Sen. Brown to Feds: Shut Down Pill Mills in Ohio

Brown Applauds Announcement that Attorney General’s Office Will Focus on Fighting Prescription Drug Abuse

WASHINGTON, D.C. - U.S. Sen. Sherrod Brown (D-OH) today urged the Drug Enforcement Administration (DEA) to step-up efforts to shut down “pill mills” and fight prescription drug abuse throughout Ohio. Brown also applauded Ohio Attorney General Mike DeWine’s pledge to dedicate funding and personnel to combat the problem.

“While prescription drug abuse affects every state, it is hitting Ohio especially hard. Deaths from prescription drug overdoses doubled nationwide between 1999 and 2006. In Ohio, they tripled,” Brown said. “I urge the DEA to redouble its efforts in Ohio to shut down illegal ‘pill mills.’ The cost of allowing these illegal operations to continue is simply too high; it perpetuates addiction, fosters drug dealing, and most tragically, leads to overdose deaths.”

Earlier this month, Sen. Brown urged the Office of Ohio Health Plans to establish a Medicaid “lock-in” Program for the State of Ohio which would crack down on the fraudulent use of Medicaid cards to obtain and fill prescriptions for addictive pain medications.  A Medicaid “lock-in” program would work to prevent prescription drug abusers from acquiring excess prescription drugs – which they may abuse or illegally re-sell – by barring them from visiting multiple doctors and pharmacies.

Last year, following meetings with community leaders throughout southern Ohio, Sen. Brown wrote to then-Governor Ted Strickland about establishing a Medicaid “lock-in” program, which would enable the Office of Ohio Health Plans to better monitor and control access to prescription drugs that are subject to abuse and trafficking.

Prescription drug abuse is an epidemic in Ohio. In 2007, unintentional drug poisoning became the leading cause of injury death in Ohio, surpassing motor vehicle crashes and suicide for the first time on record. Prescription pain medications are largely responsible for increasing numbers of overdoses and deaths in Ohio.
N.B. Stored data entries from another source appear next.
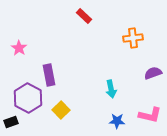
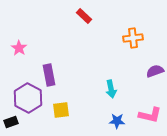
purple semicircle: moved 2 px right, 2 px up
yellow square: rotated 36 degrees clockwise
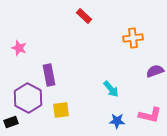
pink star: rotated 14 degrees counterclockwise
cyan arrow: rotated 30 degrees counterclockwise
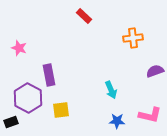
cyan arrow: moved 1 px down; rotated 18 degrees clockwise
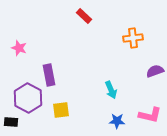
black rectangle: rotated 24 degrees clockwise
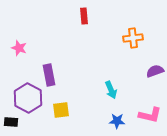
red rectangle: rotated 42 degrees clockwise
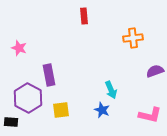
blue star: moved 15 px left, 11 px up; rotated 21 degrees clockwise
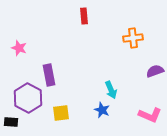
yellow square: moved 3 px down
pink L-shape: rotated 10 degrees clockwise
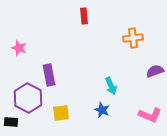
cyan arrow: moved 4 px up
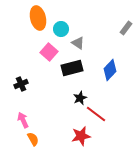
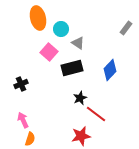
orange semicircle: moved 3 px left; rotated 48 degrees clockwise
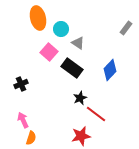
black rectangle: rotated 50 degrees clockwise
orange semicircle: moved 1 px right, 1 px up
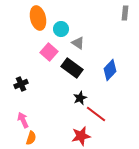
gray rectangle: moved 1 px left, 15 px up; rotated 32 degrees counterclockwise
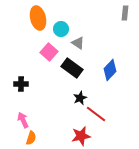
black cross: rotated 24 degrees clockwise
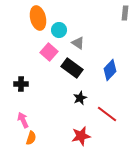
cyan circle: moved 2 px left, 1 px down
red line: moved 11 px right
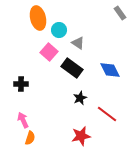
gray rectangle: moved 5 px left; rotated 40 degrees counterclockwise
blue diamond: rotated 70 degrees counterclockwise
orange semicircle: moved 1 px left
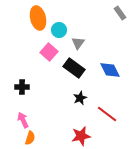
gray triangle: rotated 32 degrees clockwise
black rectangle: moved 2 px right
black cross: moved 1 px right, 3 px down
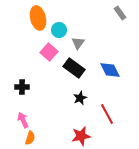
red line: rotated 25 degrees clockwise
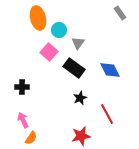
orange semicircle: moved 1 px right; rotated 16 degrees clockwise
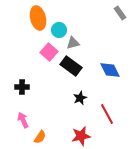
gray triangle: moved 5 px left; rotated 40 degrees clockwise
black rectangle: moved 3 px left, 2 px up
orange semicircle: moved 9 px right, 1 px up
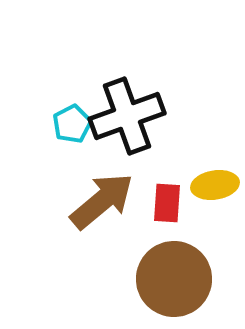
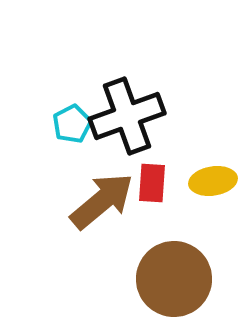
yellow ellipse: moved 2 px left, 4 px up
red rectangle: moved 15 px left, 20 px up
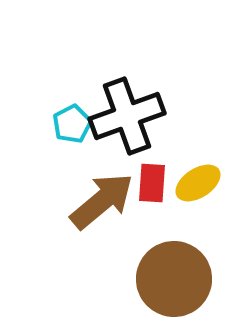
yellow ellipse: moved 15 px left, 2 px down; rotated 24 degrees counterclockwise
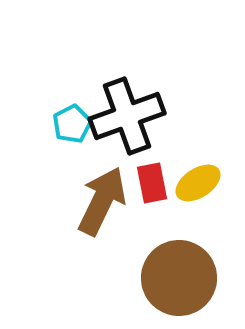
red rectangle: rotated 15 degrees counterclockwise
brown arrow: rotated 24 degrees counterclockwise
brown circle: moved 5 px right, 1 px up
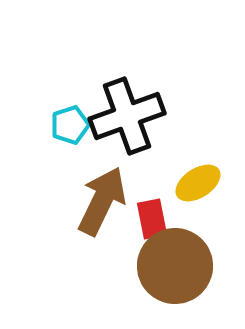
cyan pentagon: moved 2 px left, 1 px down; rotated 9 degrees clockwise
red rectangle: moved 36 px down
brown circle: moved 4 px left, 12 px up
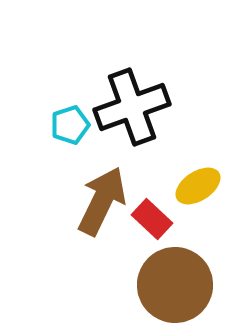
black cross: moved 5 px right, 9 px up
yellow ellipse: moved 3 px down
red rectangle: rotated 36 degrees counterclockwise
brown circle: moved 19 px down
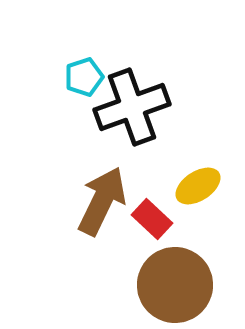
cyan pentagon: moved 14 px right, 48 px up
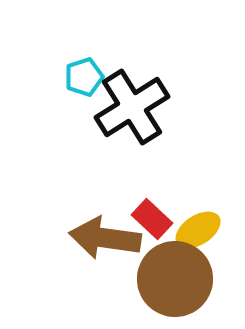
black cross: rotated 12 degrees counterclockwise
yellow ellipse: moved 44 px down
brown arrow: moved 3 px right, 37 px down; rotated 108 degrees counterclockwise
brown circle: moved 6 px up
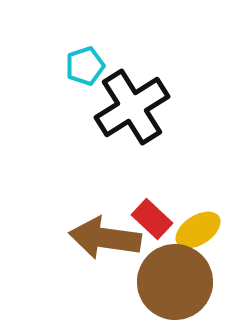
cyan pentagon: moved 1 px right, 11 px up
brown circle: moved 3 px down
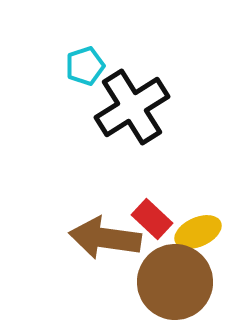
yellow ellipse: moved 2 px down; rotated 9 degrees clockwise
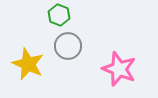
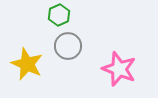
green hexagon: rotated 15 degrees clockwise
yellow star: moved 1 px left
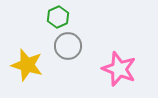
green hexagon: moved 1 px left, 2 px down
yellow star: moved 1 px down; rotated 8 degrees counterclockwise
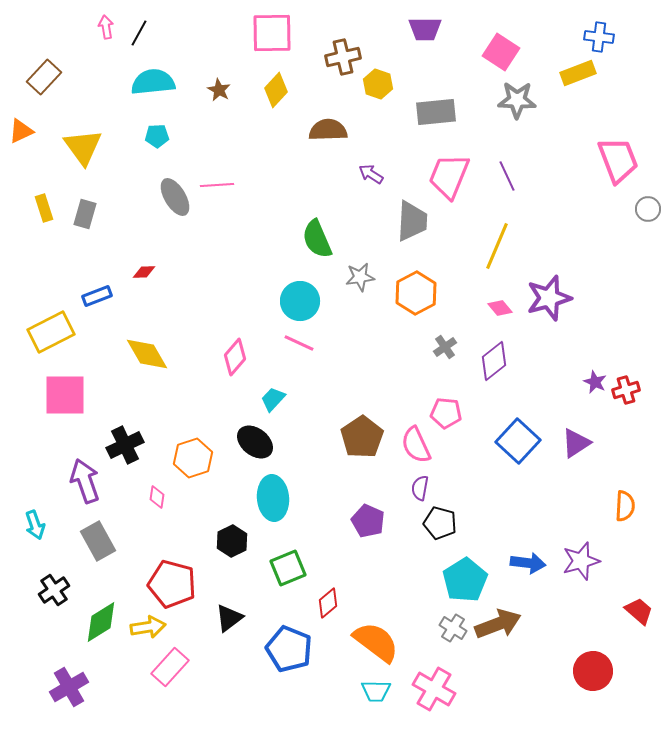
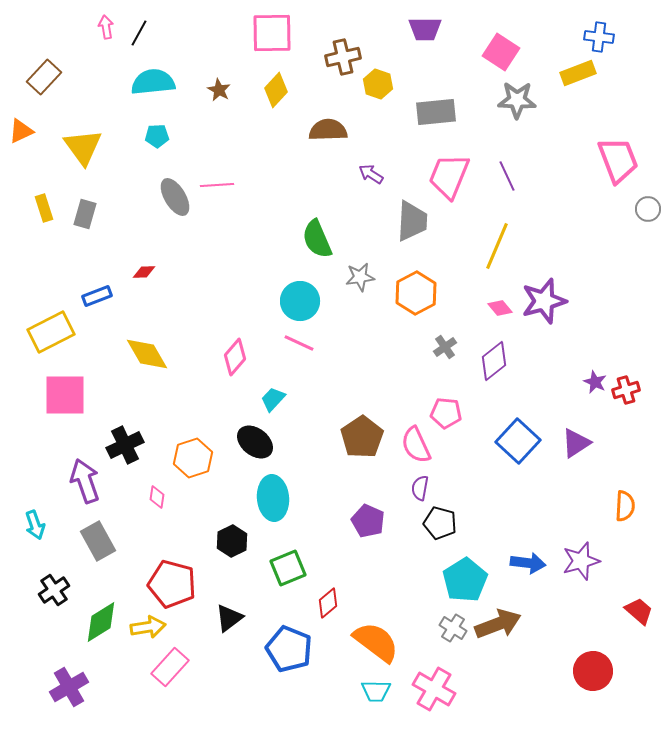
purple star at (549, 298): moved 5 px left, 3 px down
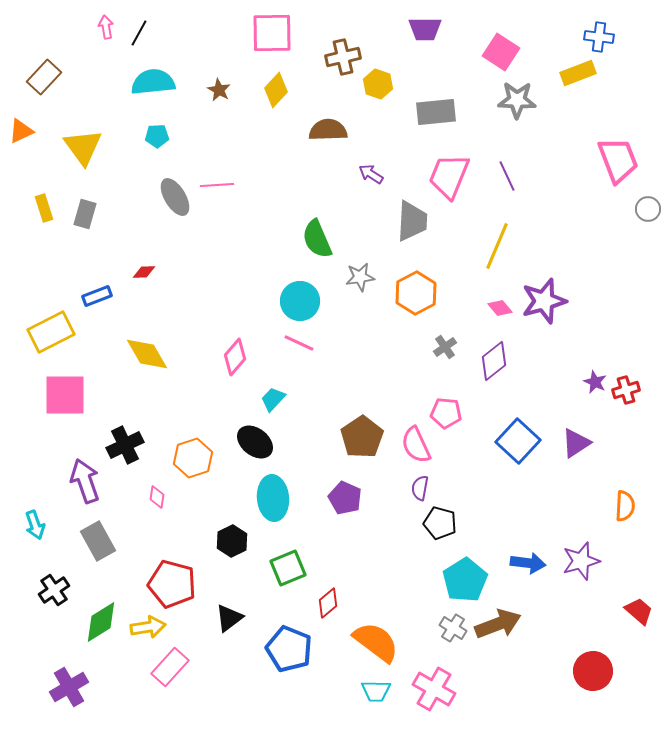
purple pentagon at (368, 521): moved 23 px left, 23 px up
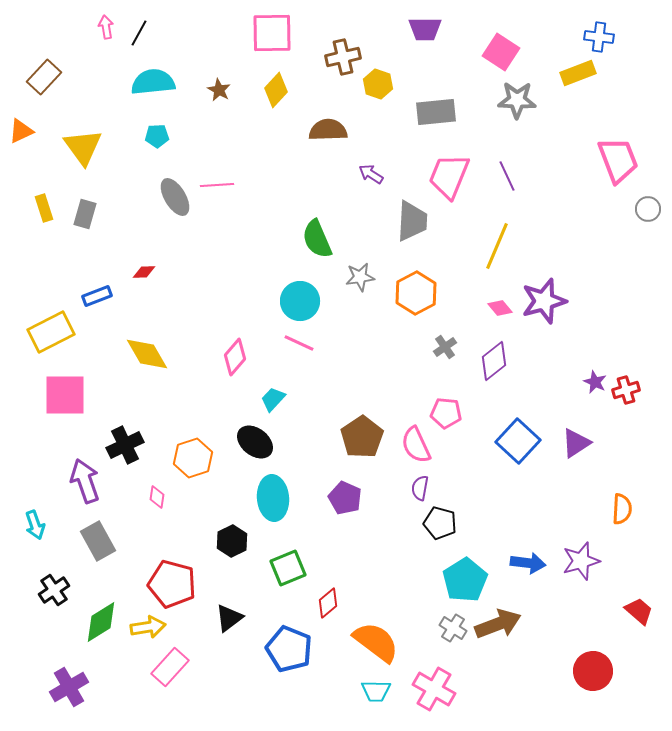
orange semicircle at (625, 506): moved 3 px left, 3 px down
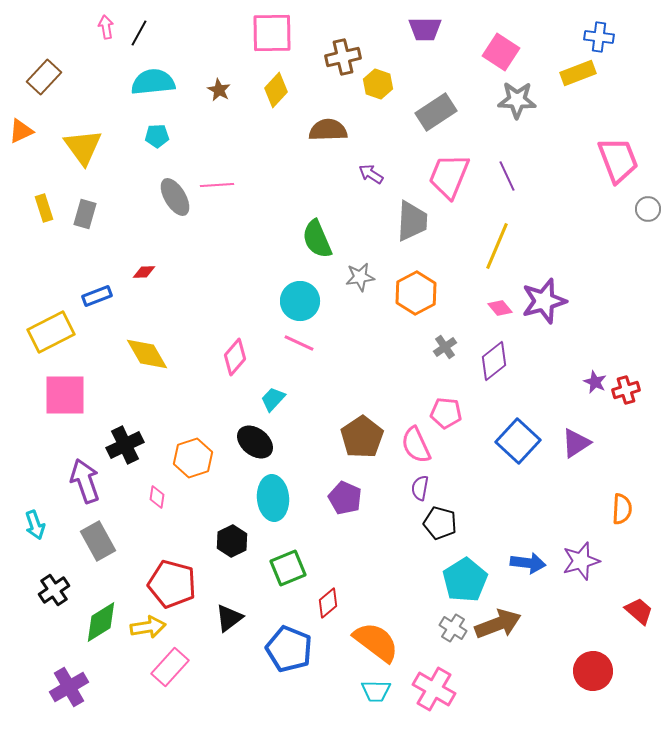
gray rectangle at (436, 112): rotated 27 degrees counterclockwise
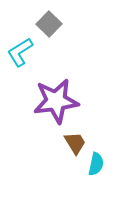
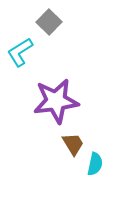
gray square: moved 2 px up
brown trapezoid: moved 2 px left, 1 px down
cyan semicircle: moved 1 px left
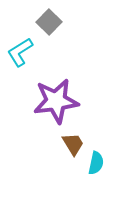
cyan semicircle: moved 1 px right, 1 px up
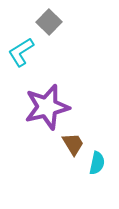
cyan L-shape: moved 1 px right
purple star: moved 9 px left, 6 px down; rotated 6 degrees counterclockwise
cyan semicircle: moved 1 px right
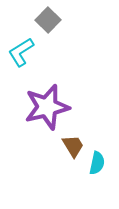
gray square: moved 1 px left, 2 px up
brown trapezoid: moved 2 px down
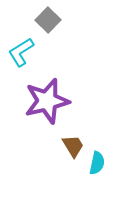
purple star: moved 6 px up
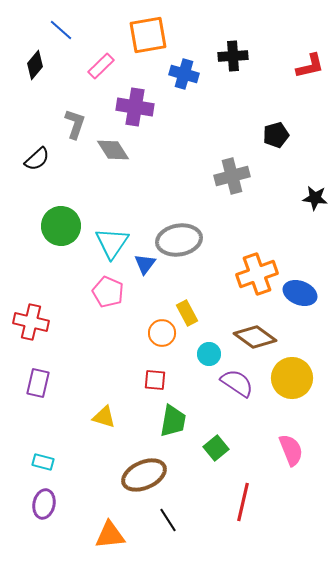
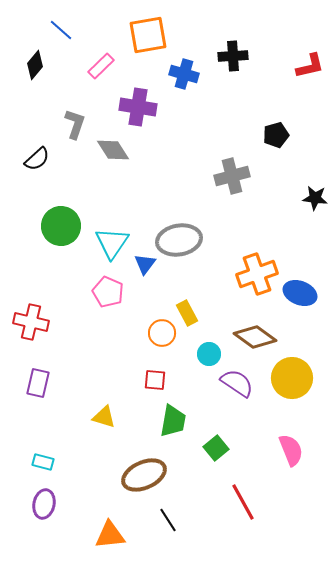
purple cross: moved 3 px right
red line: rotated 42 degrees counterclockwise
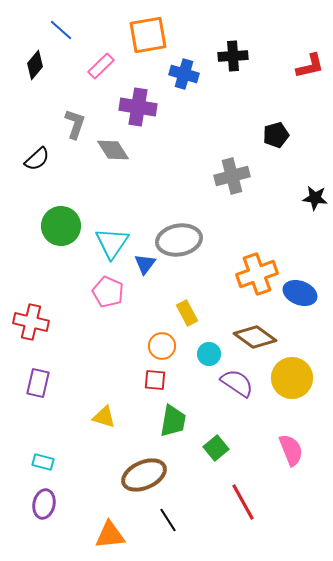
orange circle: moved 13 px down
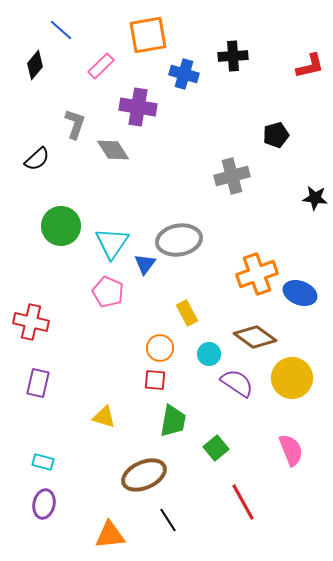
orange circle: moved 2 px left, 2 px down
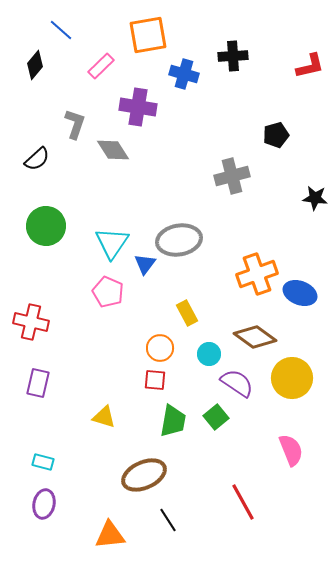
green circle: moved 15 px left
green square: moved 31 px up
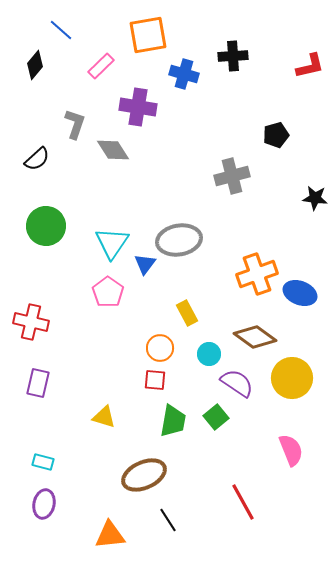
pink pentagon: rotated 12 degrees clockwise
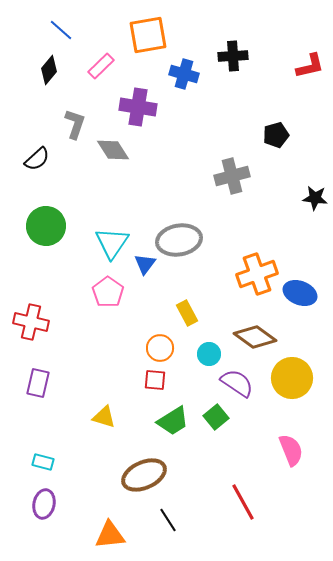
black diamond: moved 14 px right, 5 px down
green trapezoid: rotated 48 degrees clockwise
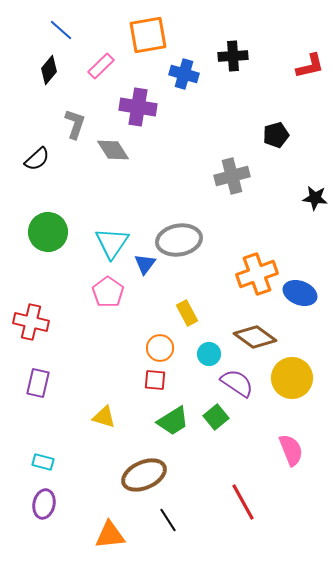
green circle: moved 2 px right, 6 px down
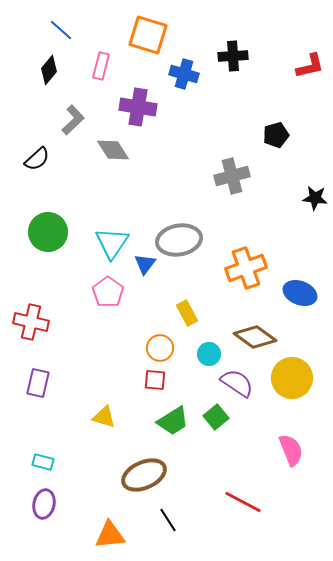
orange square: rotated 27 degrees clockwise
pink rectangle: rotated 32 degrees counterclockwise
gray L-shape: moved 2 px left, 4 px up; rotated 28 degrees clockwise
orange cross: moved 11 px left, 6 px up
red line: rotated 33 degrees counterclockwise
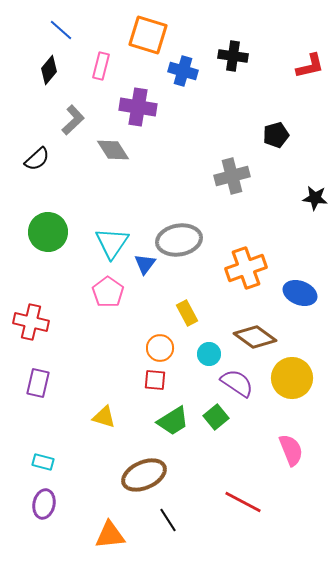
black cross: rotated 12 degrees clockwise
blue cross: moved 1 px left, 3 px up
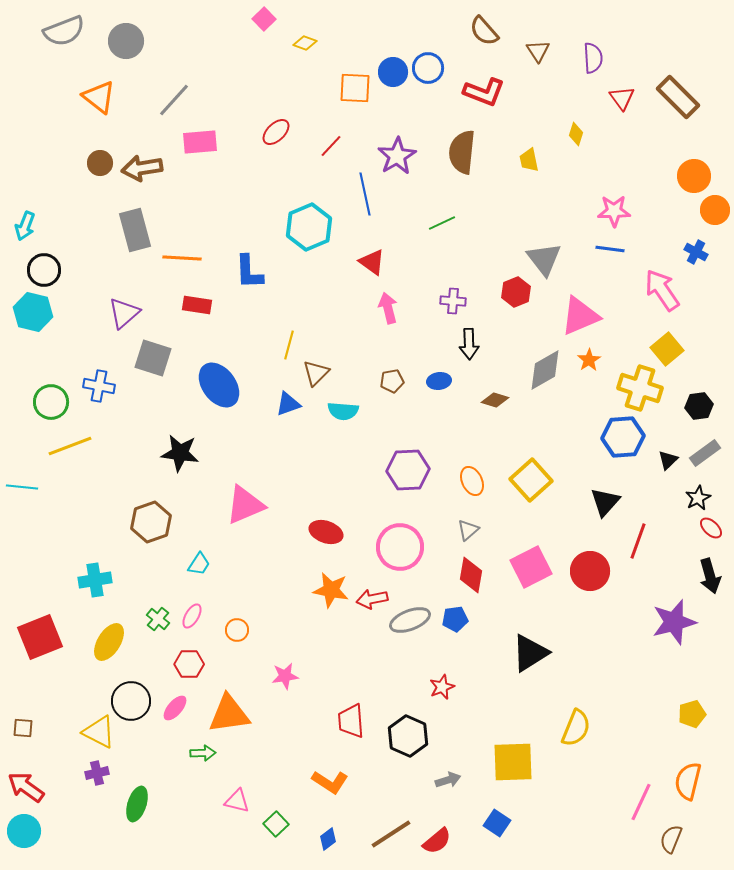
Medicaid “lock-in” programs can be effective by limiting the doctors from which a high-risk patient can receive prescriptions, as well as the pharmacies from which the patient can obtain medicines.  This enables the kind of close monitoring needed to prevent high-risk patients from personally abusing or selling opioids.

Community leaders in southern Ohio and rural counties across the state have expressed concerns about the increasing problems with drug abuse and often attribute the rise in abuse to drug diversion (the unlawful channeling of regulated drugs from medical sources to the illicit marketplace of pain medications), doctor shopping (using multiple prescribers), and pill mills (doctors, pharmacies or illegal pain clinics that prescribe and dispense prescription drugs inappropriately or for non-medical reasons or personal financial gain).

Sen. Brown’s office convened a first-of-its-kind roundtable in March 2010 that brought together federal officials from the U.S. Department of Justice, Drug Enforcement Administration Centers for Medicare and Medicaid Services, state officials from the Attorney General's office, Department of Health, and Department of Jobs and Family Services, and community leaders to discuss the issue of drug abuse in Southern Ohio.

Sen. Brown is working to combat the growing problem of prescription drug abuse and Medicaid fraud in Ohio on all fronts. Last year, Sen. Brown wrote to President Obama in support of the President's proposals to combat Medicaid prescription drug fraud and joined a bipartisan group of Senators in introducing legislation to reauthorize the National All Schedules Prescription Electronic Drug Reporting (NASPER) Act, a prescription drug monitoring program critical to combating the abuse of prescription drugs. Sen. Brown has also joined his colleagues in introducing legislation that would prevent teenagers from gaining access to discarded prescription drugs by permitting individuals and long-term care facilities to deliver unused drugs for safe disposal and by expanding drug “take-back” programs.